À medida em que o tempo ia passando, o Paraguai se fortalecia economicamente, transformando-se em uma grande ameaça para a Inglaterra. Por outro lado, tanto o Brasil quanto a Argentina estavam interessados em algumas áreas de terra do Paraguai.
O motivo para que estourasse uma guerra ocorreu em 24 de novembro de 1864, quando Solano López rompeu relações com o Brasil, apresou o navio brasileiro “Marquês de Olinda” e invadiu o Mato Grosso.

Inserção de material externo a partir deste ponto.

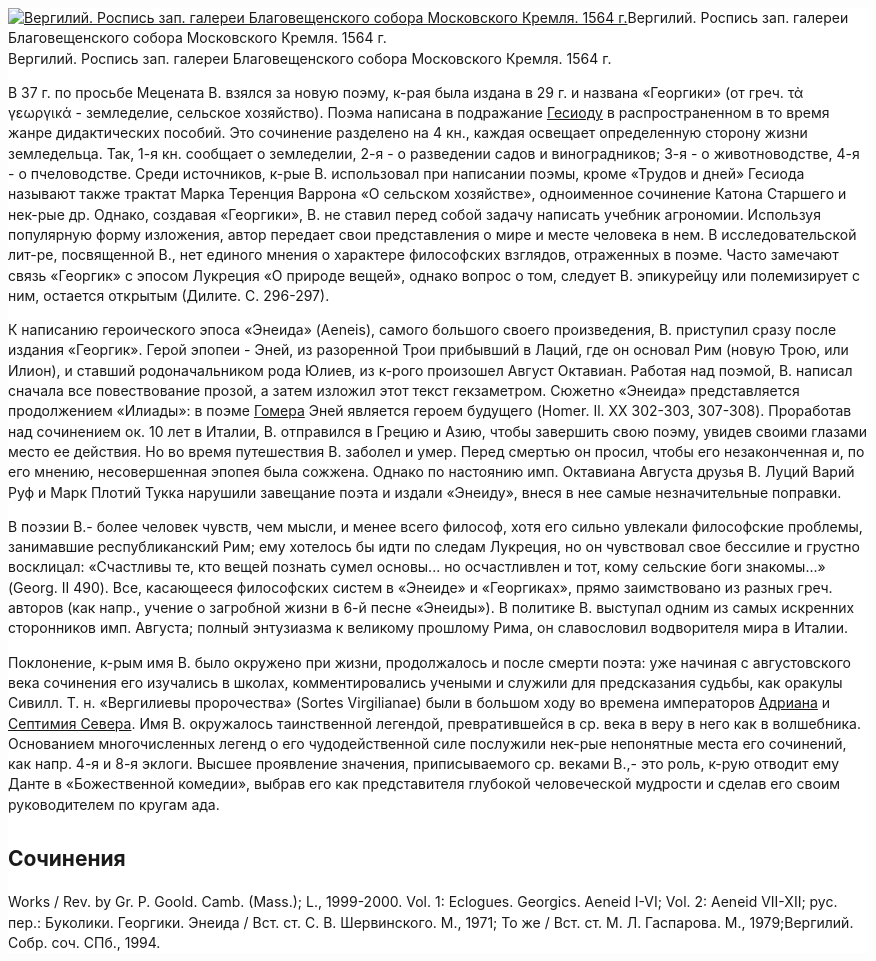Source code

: [![Вергилий. Роспись зап. галереи Благовещенского собора Московского Кремля. 1564 г.](https://pravenc.ru/data/836/456/1234/1i200.jpg "Кликните для увеличения картинки")](https://pravenc.ru/data/836/456/1234/1i400.jpg)Вергилий. Роспись зап. галереи Благовещенского собора Московского Кремля. 1564 г.  
Вергилий. Роспись зап. галереи Благовещенского собора Московского Кремля. 1564 г.

В 37 г. по просьбе Мецената В. взялся за новую поэму, к-рая была издана в 29 г. и названа «Георгики» (от греч. τὰ γεωργικά - земледелие, сельское хозяйство). Поэма написана в подражание [Гесиоду](https://pravenc.ru/text/Гесиоду.html) в распространенном в то время жанре дидактических пособий. Это сочинение разделено на 4 кн., каждая освещает определенную сторону жизни земледельца. Так, 1-я кн. сообщает о земледелии, 2-я - о разведении садов и виноградников; 3-я - о животноводстве, 4-я - о пчеловодстве. Среди источников, к-рые В. использовал при написании поэмы, кроме «Трудов и дней» Гесиода называют также трактат Марка Теренция Варрона «О сельском хозяйстве», одноименное сочинение Катона Старшего и нек-рые др. Однако, создавая «Георгики», В. не ставил перед собой задачу написать учебник агрономии. Используя популярную форму изложения, автор передает свои представления о мире и месте человека в нем. В исследовательской лит-ре, посвященной В., нет единого мнения о характере философских взглядов, отраженных в поэме. Часто замечают связь «Георгик» с эпосом Лукреция «О природе вещей», однако вопрос о том, следует В. эпикурейцу или полемизирует с ним, остается открытым (Дилите. С. 296-297).

К написанию героического эпоса «Энеида» (Aeneis), самого большого своего произведения, В. приступил сразу после издания «Георгик». Герой эпопеи - Эней, из разоренной Трои прибывший в Лаций, где он основал Рим (новую Трою, или Илион), и ставший родоначальником рода Юлиев, из к-рого произошел Август Октавиан. Работая над поэмой, В. написал сначала все повествование прозой, а затем изложил этот текст гекзаметром. Сюжетно «Энеида» представляется продолжением «Илиады»: в поэме [Гомера](https://pravenc.ru/text/Гомера.html) Эней является героем будущего (Homer. Il. XX 302-303, 307-308). Проработав над сочинением ок. 10 лет в Италии, В. отправился в Грецию и Азию, чтобы завершить свою поэму, увидев своими глазами место ее действия. Но во время путешествия В. заболел и умер. Перед смертью он просил, чтобы его незаконченная и, по его мнению, несовершенная эпопея была сожжена. Однако по настоянию имп. Октавиана Августа друзья В. Луций Варий Руф и Марк Плотий Тукка нарушили завещание поэта и издали «Энеиду», внеся в нее самые незначительные поправки.

В поэзии В.- более человек чувств, чем мысли, и менее всего философ, хотя его сильно увлекали философские проблемы, занимавшие республиканский Рим; ему хотелось бы идти по следам Лукреция, но он чувствовал свое бессилие и грустно восклицал: «Счастливы те, кто вещей познать сумел основы... но осчастливлен и тот, кому сельские боги знакомы...» (Georg. II 490). Все, касающееся философских систем в «Энеиде» и «Георгиках», прямо заимствовано из разных греч. авторов (как напр., учение о загробной жизни в 6-й песне «Энеиды»). В политике В. выступал одним из самых искренних сторонников имп. Августа; полный энтузиазма к великому прошлому Рима, он славословил водворителя мира в Италии.

Поклонение, к-рым имя В. было окружено при жизни, продолжалось и после смерти поэта: уже начиная с августовского века сочинения его изучались в школах, комментировались учеными и служили для предсказания судьбы, как оракулы Сивилл. Т. н. «Вергилиевы пророчества» (Sortes Virgilianae) были в большом ходу во времена императоров [Адриана](https://pravenc.ru/text/Адриан.html) и [Септимия Севера](<https://pravenc.ru/text/Септимий Север.html>). Имя В. окружалось таинственной легендой, превратившейся в ср. века в веру в него как в волшебника. Основанием многочисленных легенд о его чудодейственной силе послужили нек-рые непонятные места его сочинений, как напр. 4-я и 8-я эклоги. Высшее проявление значения, приписываемого ср. веками В.,- это роль, к-рую отводит ему Данте в «Божественной комедии», выбрав его как представителя глубокой человеческой мудрости и сделав его своим руководителем по кругам ада.

## Сочинения

Works / Rev. by Gr. P. Goold. Camb. (Mass.); L., 1999-2000. Vol. 1: Eclogues. Georgics. Aeneid I-VI; Vol. 2: Aeneid VII-XII; рус. пер.: Буколики. Георгики. Энеида / Вст. ст. С. В. Шервинского. М., 1971; То же / Вст. ст. М. Л. Гаспарова. М., 1979;Вергилий. Собр. соч. СПб., 1994.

Estava declarada a guerra. O Brasil necessitava urgente de homens corajosos e patriotas, que lutassem bravamente pelo país. Foi então que o Governo Brasileiro ordenou que a convocação de soldados para a guerra se fizesse com a maior urgência.
Ao saber da honrosa convocação, o jovem Joaquim Francisco Pereira não exitou em abandonar seus afazeres na pitoresca freguesia de Varginha e embrenhar-se numa batalha da qual, talvez, não retornasse com vida.
Por toda a redondeza, o maior comentário que se ouvia era sobre a coragem do jovem Joaquim. Como havia um grande número de pessoas na época com o mesmo nome, logo passaram a referir-se a ele como o Joaquim do Paraguai.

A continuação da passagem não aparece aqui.